**Exercise goal**
Count the lines below that contain the string "Monviso", treating uppercase and lowercase letters as different. Reply with the number alone.

**Records to use**

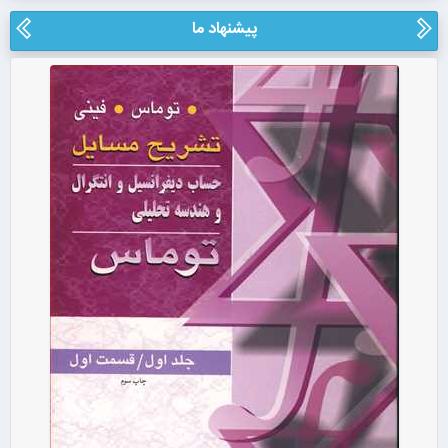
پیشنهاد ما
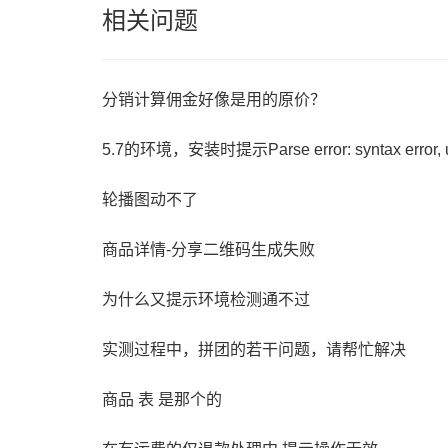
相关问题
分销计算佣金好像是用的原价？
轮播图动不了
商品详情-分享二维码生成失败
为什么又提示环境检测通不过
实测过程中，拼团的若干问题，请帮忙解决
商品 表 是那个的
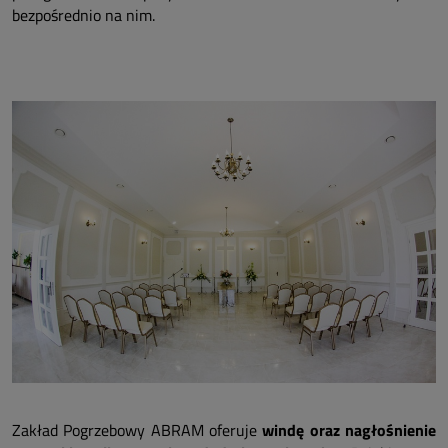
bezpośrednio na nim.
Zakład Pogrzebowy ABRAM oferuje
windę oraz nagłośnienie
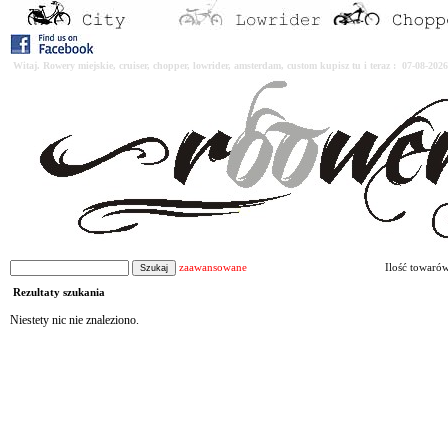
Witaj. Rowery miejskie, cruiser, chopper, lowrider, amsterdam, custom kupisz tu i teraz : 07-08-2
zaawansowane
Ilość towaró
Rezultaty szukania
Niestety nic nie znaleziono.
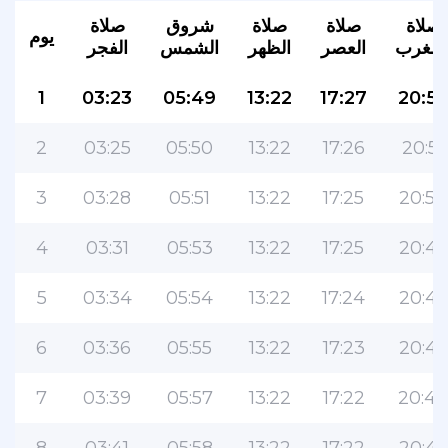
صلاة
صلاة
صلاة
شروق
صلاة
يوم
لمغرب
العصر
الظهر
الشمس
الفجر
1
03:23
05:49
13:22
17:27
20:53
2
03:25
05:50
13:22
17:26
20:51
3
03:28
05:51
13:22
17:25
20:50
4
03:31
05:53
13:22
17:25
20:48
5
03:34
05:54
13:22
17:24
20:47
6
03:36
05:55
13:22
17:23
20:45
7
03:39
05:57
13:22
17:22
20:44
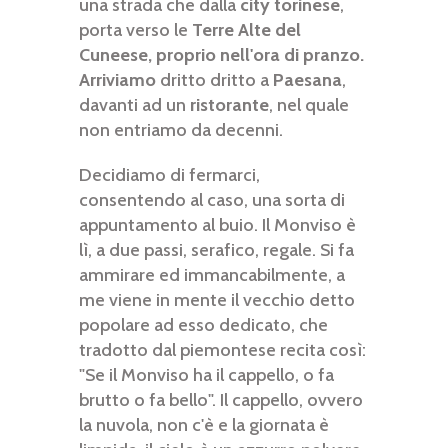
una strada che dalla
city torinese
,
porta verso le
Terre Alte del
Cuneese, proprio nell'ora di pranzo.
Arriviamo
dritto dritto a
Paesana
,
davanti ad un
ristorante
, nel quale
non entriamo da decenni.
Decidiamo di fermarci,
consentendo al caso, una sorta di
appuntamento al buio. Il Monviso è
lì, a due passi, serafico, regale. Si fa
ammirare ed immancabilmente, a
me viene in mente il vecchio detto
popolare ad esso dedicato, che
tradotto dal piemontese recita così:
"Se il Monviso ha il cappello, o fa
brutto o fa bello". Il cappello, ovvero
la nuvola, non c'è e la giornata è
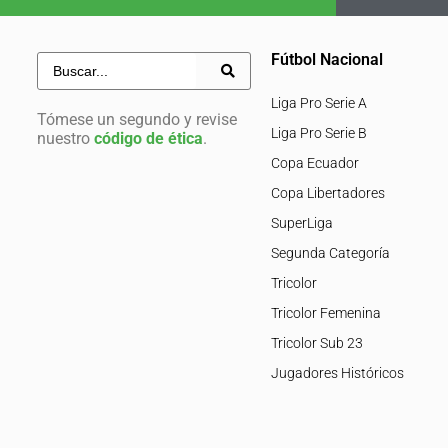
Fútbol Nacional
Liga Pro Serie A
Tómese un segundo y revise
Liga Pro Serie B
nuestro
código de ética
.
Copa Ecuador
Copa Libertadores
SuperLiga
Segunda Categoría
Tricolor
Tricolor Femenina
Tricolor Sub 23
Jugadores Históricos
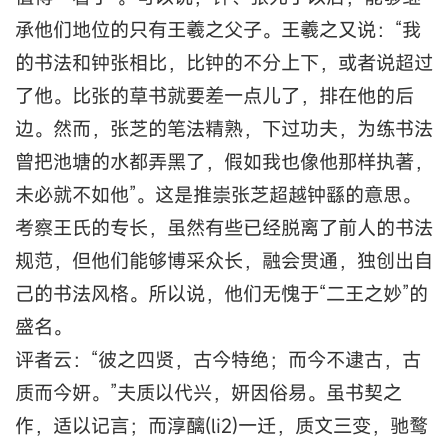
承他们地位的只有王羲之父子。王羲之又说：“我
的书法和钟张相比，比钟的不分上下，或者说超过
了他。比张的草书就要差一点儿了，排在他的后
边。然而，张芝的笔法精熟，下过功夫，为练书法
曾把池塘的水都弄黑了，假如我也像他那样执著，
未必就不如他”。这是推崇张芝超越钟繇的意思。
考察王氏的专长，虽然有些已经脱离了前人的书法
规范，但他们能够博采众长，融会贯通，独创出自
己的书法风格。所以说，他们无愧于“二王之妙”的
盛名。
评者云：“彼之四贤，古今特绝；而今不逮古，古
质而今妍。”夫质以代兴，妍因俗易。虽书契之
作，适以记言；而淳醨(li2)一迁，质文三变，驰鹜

**Solution to the problem**
2